Valor: Como tudo isso se reflete na forma como o Brasil participa das negociações internacionais?

Baptista: 
Tudo isso reflete um conservantismo que aparece também nas negociações da OMC. Às vezes, estamos discutindo questões que não têm mais sentido serem discutidas. Hoje, não é tão importante uma barreira tarifária quanto uma barreira técnica ou a nomenclatura dos produtos. Quando digo o Brasil não estou me referindo aos diplomatas porque eles sabem o que é mais importante. O que dá problema mais é a sociedade. Fixou-se na cabeça das pessoas que é preciso ir à OMC para brigar, para demandar quando o espírito da OMC é de evitar a demanda e incentivar a negociação. A demanda é a confissão de que os negociadores fracassaram. Não temos ainda no Brasil uma experiência e cultura de técnica de negociação suficientemente desenvolvida como há em outros países. Não aprendemos ainda a fazer o que eles fazem em grande quantidade que são as barganhas cruzadas.

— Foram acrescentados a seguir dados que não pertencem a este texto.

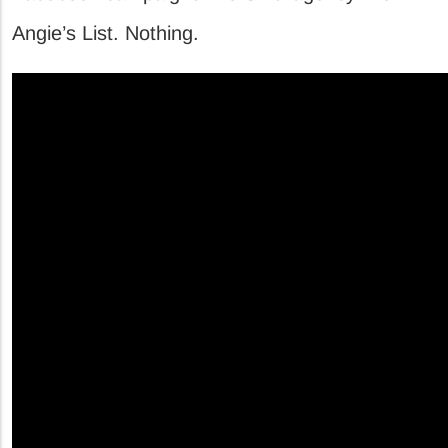
Angie’s List. Nothing.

Valor: O que são essas barganhas cruzadas?

Baptista: Vou dar um exemplo: ao negociar com a Europa, proponho, por hipótese, que os europeus tirem o subsídio ao açúcar. Em troca, ofereço por exemplo a escolha do padrão da TV digital porque o valor econômico dessas questões seria semelhante. O resto, vamos discutir. Mas para que isso seja possível o governo tem que negociar internamente, antes. É isso o que fazem os EUA, os europeus. É mais fácil você negociar um produto contra outro do que 50 contra 50. E outra coisa que não fazemos é ter nas negociações um mecanismo de lobby e marketing. Se eu fosse o presidente da Única (a entidade que representa o setor sucroalcoleiro), em vez de estar gastando com escritório de advocacia americano para a disputa na OMC (contra os europeus), teria feito um filme mostrando a miséria das crianças cortadoras de cana no Nordeste e no final do filme diria: E tudo isso porque se dá subsídio à beterraba. E colocaria o filme nas televisões européias. Não precisaria nem da OMC para resolver a questão.

Valor: O sr. tem esperanças ainda de que essa nova rodada de negociações na OMC tenha sucesso?

Baptista: Gosto sempre de olhar essas questões com a perspectiva histórica. Do início do GATT, em 1946 até o fim dele em 1994, quando começou a OMC, houve várias rodadas de negociações, algumas muito chochinhas, não deram em nada, outras mais gordinhas. Sempre na seqüência de uma rodada muito produtiva vem uma mais pobre porque a evolução na abertura do comércio depende da opinião pública, da convicção de que é preciso abrir mais o comércio. Em segundo lugar, é preciso haver uma necessidade de ampliar o comércio e melhorar as condições. A negociação não depende da vontade, depende da condição social. Se um país está vivendo uma crise econômica passa a ter dificuldade de negociar porque não quer piorar sua situação, com mais abertura do comércio. Como no Brasil, em que se sabe que o governo não pode fazer grandes aberturas porque precisa da indústria instalada aqui, que paga impostos e ajuda a reduzir os déficits. As negociações serão mais ou menos produtivas por essas razões. A minha sensação é de que a atual vai dar resultados, não os resultados que alguns setores esperam e que fizeram a imprensa crer que haveriam. E a OMC não vai morrer por causa disso. Simplesmente não vai evoluir mais. As multinacionais vão ficar infelizes porque para elas quanto mais abertura melhor porque o mundo vira um grande mercado.